October 7, 2009 12:14 PM

Government health statistics released today show that the number of incidents reported in Welsh NHS has risen to its highest point since incident reporting in the NHS was set up back in 2003. The last reporting quarter revealed the biggest increase of reported incidents (8,527) between quarters.

Between October 2008 and March 2009, 26,949 incidents in Wales were reported with 68% showing no harm to patient, 22% as low harm, 8% as moderate harm and 2% (538) as death or severe harm.

Examples of death or severe harm incidents include:

* Lack of epidural pump led to periarrest situation resulting in death of patient. * Old needle and giving set had been left in patient over night resulted in severe harm. * Failure of 2 possibly 3 pacing boxes (electrical current to artificially produce a heartbeat) lead to the death of a patient.

Peter Black, Welsh Lib Dem Shadow Health Minister said:

"It's very worrying that since the end of 2008 we've seen a sharp rise in the number of incidents reported in the NHS in Wales.
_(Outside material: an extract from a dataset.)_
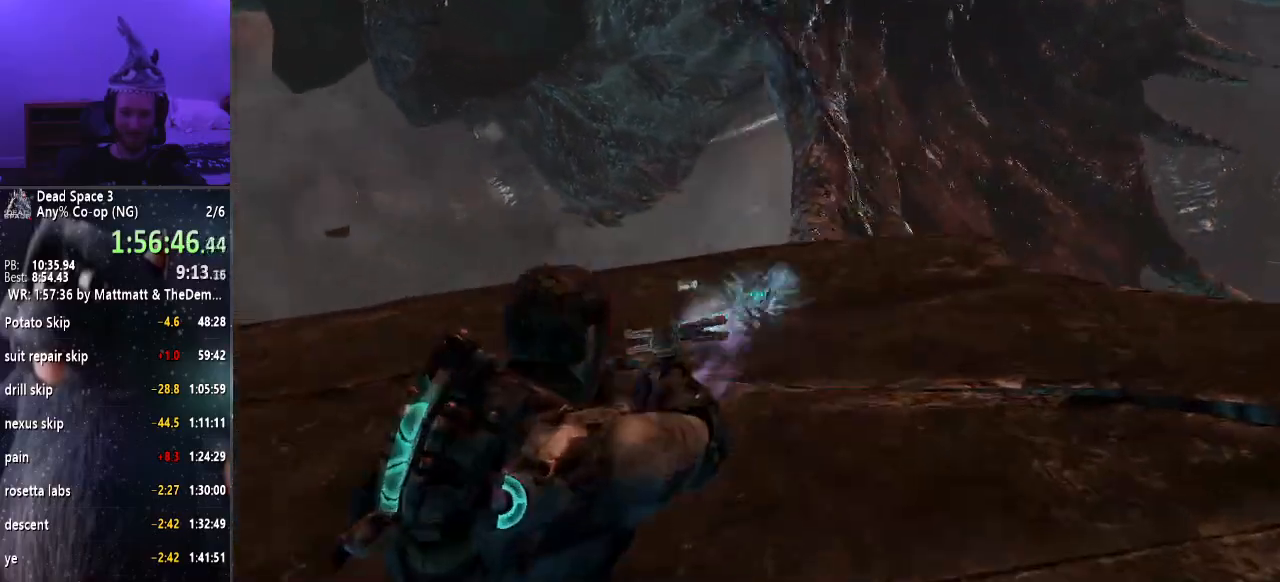
{"keys": ["shift", "w"], "mouse": [], "events": [[17, "f", "up"], [100, "f", "down"], [200, "f", "up"], [250, "f", "down"], [333, "f", "up"], [333, "mouse_right", "up"]]}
Prior to the end of 2008, the figure had been coming down. What is even more disturbing is the high number of patients dying from incidents in the Welsh NHS. Incidents like this can be avoided through better reporting practices.
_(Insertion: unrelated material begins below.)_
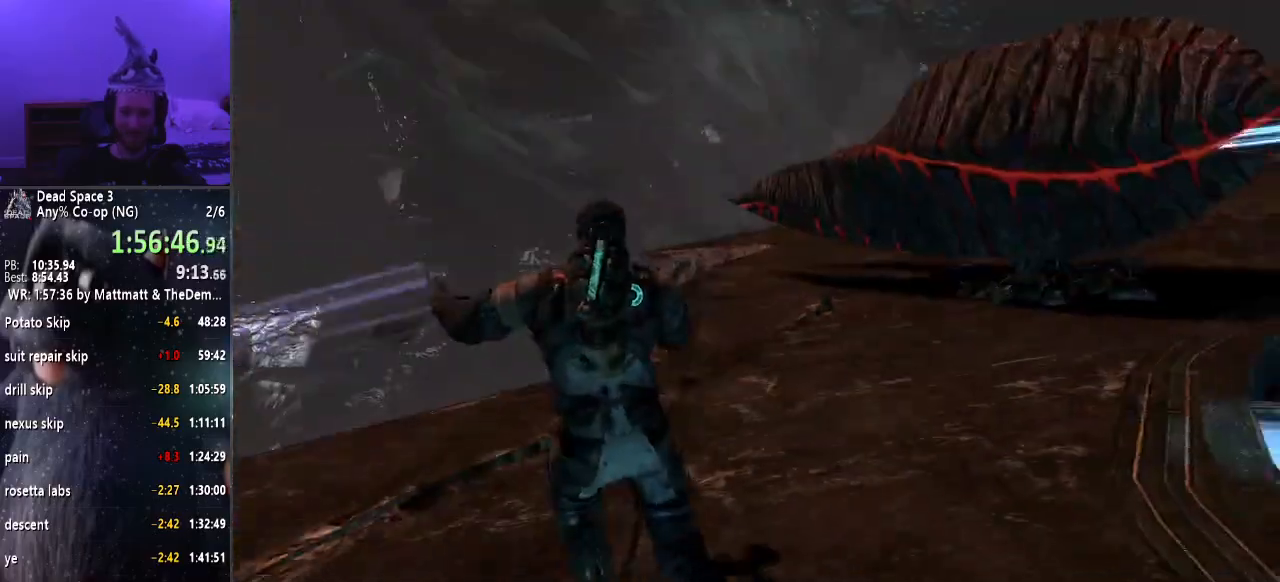
{"keys": ["shift", "w"], "mouse": [], "events": []}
"The Labour-Plaid government will defend these stats and say that the reason for the increase is because of greater awareness of reporting and openness among staff, however the statistics show that the number of reported incidents had been coming down. What is more disturbing is that we do not know of the incidents that have not been reported.

"Accidents make up the highest percentage of these 'incidents' and it is reasonable to assume that some of these deaths and injuries could have been prevented if our hospitals were in a better state. Earlier this year, the Welsh Liberal Democrats discovered that the total repair bill for the Welsh NHS is a massive £460 million and there is a total of £75 million of 'high risk' maintenance currently awaiting attention.

"We need to be reassured that lessons are being learnt from all these incidents, whether the victims are patients or staff. There must be an open and compulsory reporting method and a proper health and safety assessment after any major incident. If we do not have transparency and accountability then we will not get improvement.